Patriarchy in China refers to the history and prevalence of male dominance in Chinese society and culture, although patriarchy is not exclusive to Chinese culture and exists all over the world.

History

Confucianism and Imperial China 

Confucian conceptions of filial piety has been focused on preserving the traditional role of the father as the primary leader and decision maker of the family. In the hierarchy of traditional Chinese cultural family life, the father and sons take prominence over the mother and daughters. A cliché of classical texts, which is repeated throughout the tradition, is the familiar notion that men govern the outer world, while women govern the home.

Mencius outlined the three subordinations.
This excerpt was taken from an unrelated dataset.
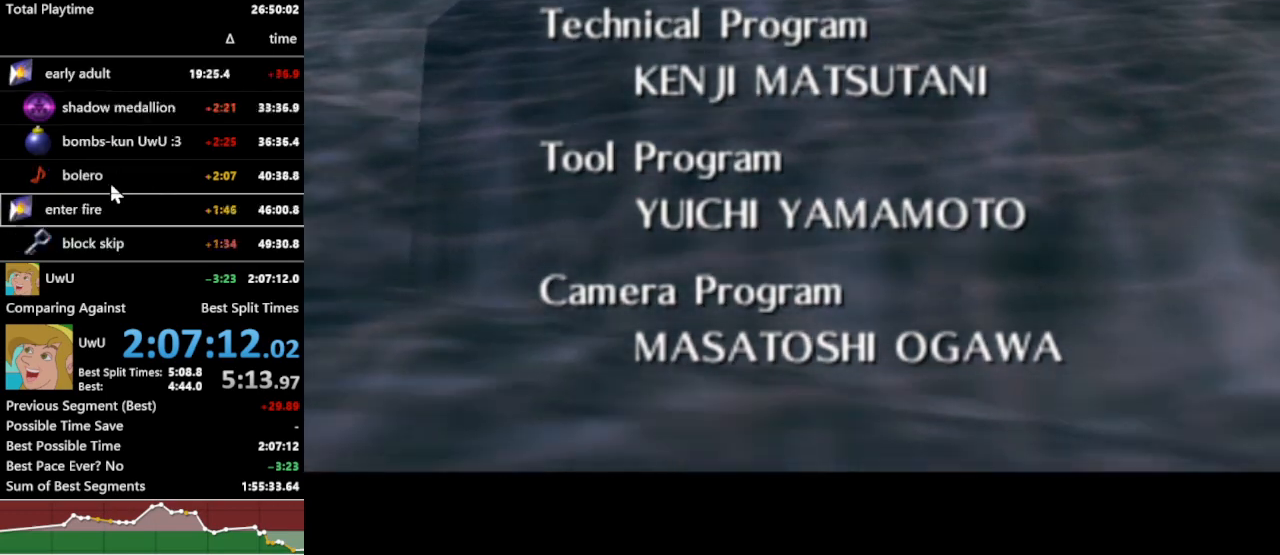
{"buttons": ["R1"], "left_stick": "center", "right_stick": "center", "events": []}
A woman was to be subordinate to her father in youth, her husband in maturity, and her son in old age. Familial relationships are prefixed, and family lifestyles and behaviors are constrained by social norms.

In the Han dynasty, the female historian Ban Zhao wrote the Lessons for Women, advice on how women should behave. She outlines the four virtues women must abide by: proper virtue, proper speech, proper countenance, proper merit. The "three subordinations and the four virtues" is a common four-character phrase throughout the imperial period.

As for the historical development of Chinese patriarchy, women's status was highest in the Tang dynasty, when women played sports (polo) and were generally freer in fashion and conduct. Between the Tang and Song dynasties, a fad for little feet arose, and from the Song dynasty onwards foot binding became more and more common for the elite. In the Ming dynasty, a tradition of virtuous widowhood developed. Widows, even if widowed at a young age, would be expected not to remarry. Their virtuous names might be displayed on the arch at the entrance of the village.

20th century onwards 
Features of patriarchy in 20th and 21st century China are a combination of contemporary problems found even in the West and traditional Chinese issues.

Men hold most of the major positions of power within the country, especially in the political and military spheres. However, with the decline of traditional practices through the 20th century, women have come to enjoy virtually equal economic power. This is especially true in the cities, where the social stigma of being a working woman is virtually nonexistent, although skepticism of unmarried, career-minded women is increasing. Although both genders face strong pressure to be married, women who remain unmarried past the age of 25 are shamed by state media with the label leftover women.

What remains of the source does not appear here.